Why is the first $p$-adic congruence subgroup a pro-$p$ group?

Question

I am trying to see that $\Gamma_2$, defined as the kernel of the natural surjective map $\text{GL}_2(\mathbb Z_p)\to \text{GL}(\mathbb F_p)$ is a pro-$p$ group. So I'm trying to show that every finite quotient is a $p$-group.

As my first attempt, I'm trying to show that if there is a map $$\phi: \Gamma \to \mathbb Z/l\mathbb Z$$ then it has to be trivial. Since the right side is abelian, the kernel of this map contains the commutator subgroup.

I'm guessing that I want to show that the commutator is open, therefore closed and of finite index so that the left side will be recognizable $p$-group but beyond that I don't know. Even this will not solve the problem because I need to replace the $\mathbb Z/l\mathbb Z$ above with an arbitrary simple group and that case seems hard..
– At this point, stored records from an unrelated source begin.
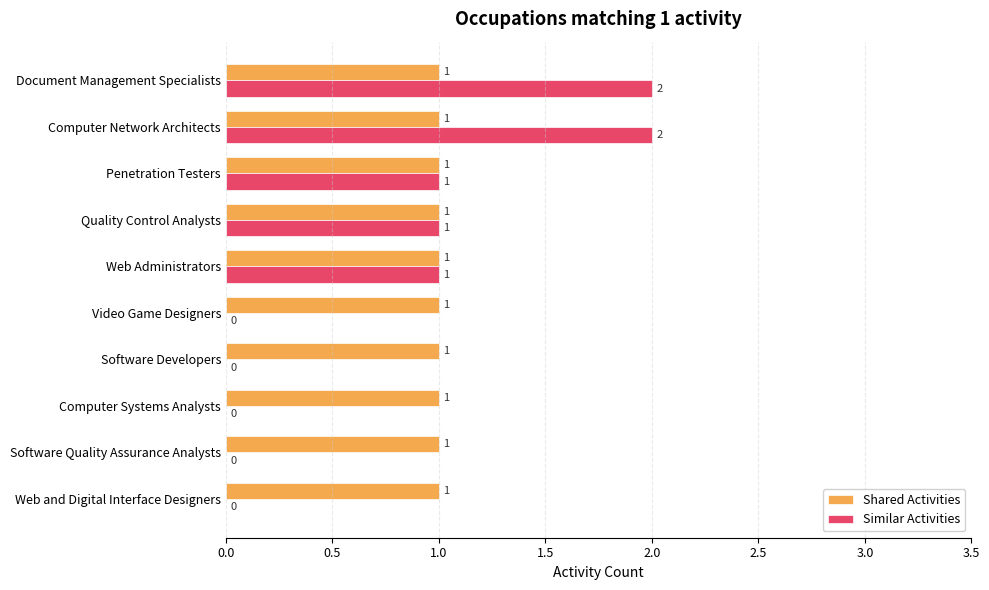

Is the value of Similar Activities at Web and Digital Interface Designers greater than the value of Shared Activities at Software Quality Assurance Analysts?

No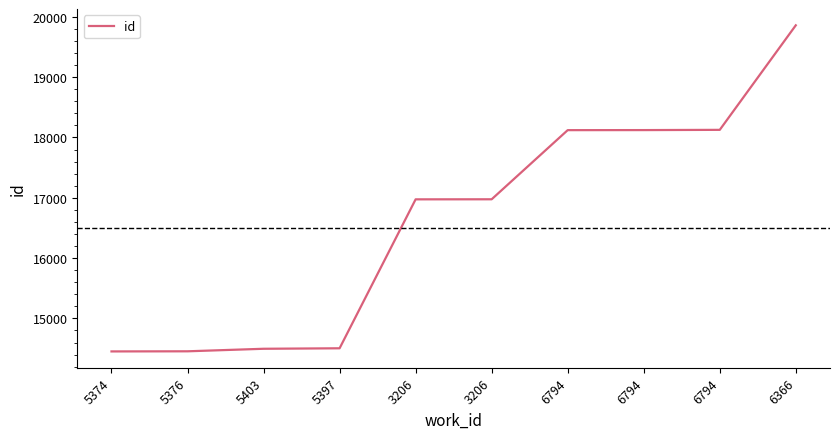

Rank the categories by value from highest to lowest.

6366, 6794, 6794, 6794, 3206, 3206, 5397, 5403, 5376, 5374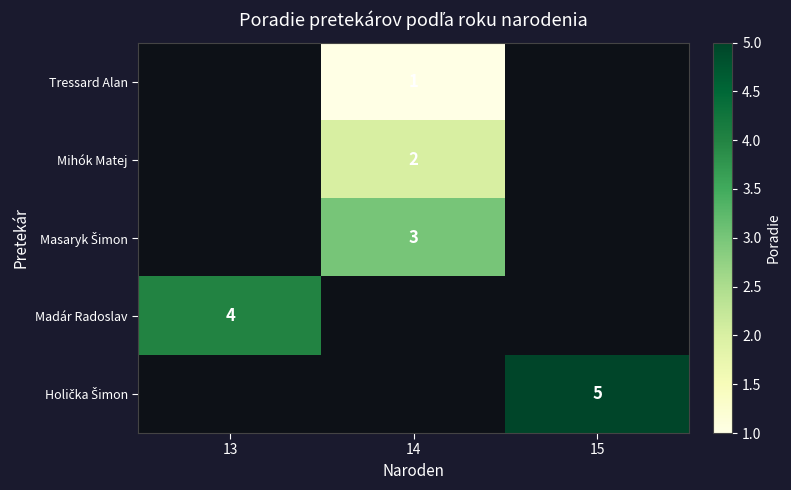

The Tressard Alan series shows 0 at 14. True or false?

False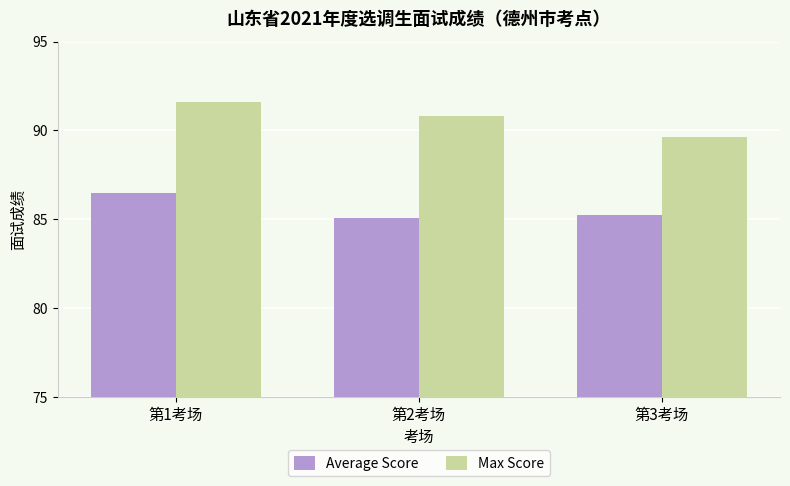

How many bars are there in total?

6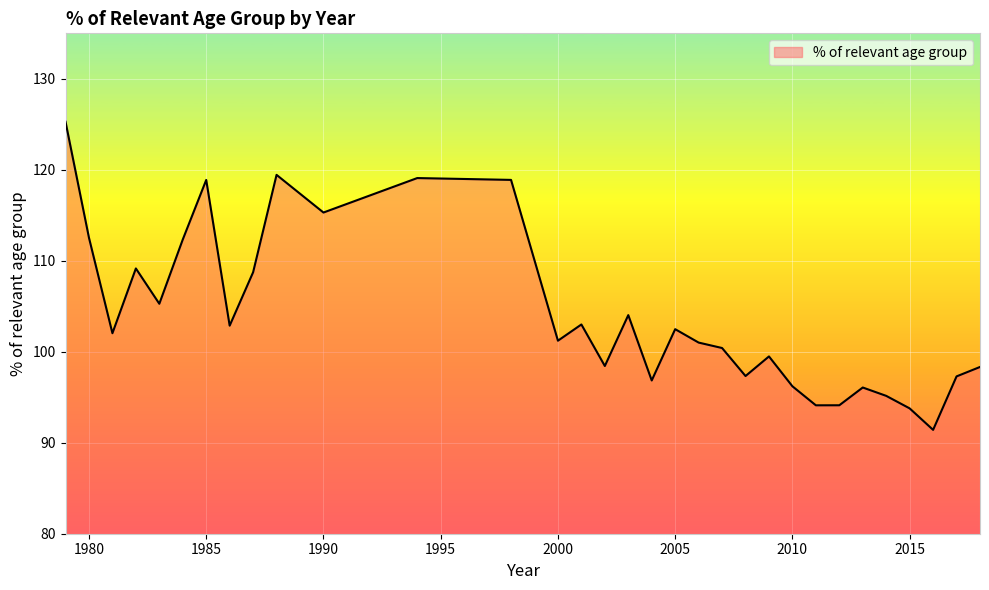

What is the minimum value shown in the chart?

91.4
EDIT: I just noticed that $\Gamma_2$ contains the subgroup of matrices of the form $\left[\begin{array}{cc} 1 & m \\ 0 & 1 \\ \end{array}\right]$ for all $m\in p\mathbb Z_p$ so maybe this is helpful?

Thanks for your help and I hope I've shown enough of my work. If not please let me know and I'll try to add a bit more.

Answer 1

For any whole number $n$ there is a surjection $\mathrm{GL}_2(\mathbb{Z}/p^n\mathbb{Z})\to\mathrm{GL}_2(\mathbb{Z}/p\mathbb{Z})$, Let $K_n$ be the kernel of this map. Then we have an infinite commutative diagram

$$\require{AMScd} \begin{CD} & & \vdots \\ & K_3 @>>> \mathrm{GL}_2(\mathbb{Z}/p^3\mathbb{Z}) \\ @VVV @VVV \\ & K_2 @>>> \mathrm{GL}_2(\mathbb{Z}/p^2\mathbb{Z}) \\ @VVV @VVV \\ & K_1 @>>> \mathrm{GL}_2(\mathbb{Z}/p\mathbb{Z}) \end{CD}$$

The kernel of $\mathrm{GL}_2(\mathbb{Z}_p)\to\mathrm{GL}_2(\mathbb{Z}/p\mathbb{Z})$ will be the inverse limit $\varprojlim K_n$.

Now compute $|K_n|$ to find it is a $p$-group for all $n$. Note all matrices in $K_n$ are expressible in the form $I+pA$ where $I$ is the identity matrix and $A$ is an arbitrary $2\times 2$ matrix over $\mathbb{Z}/p^n\mathbb{Z}$.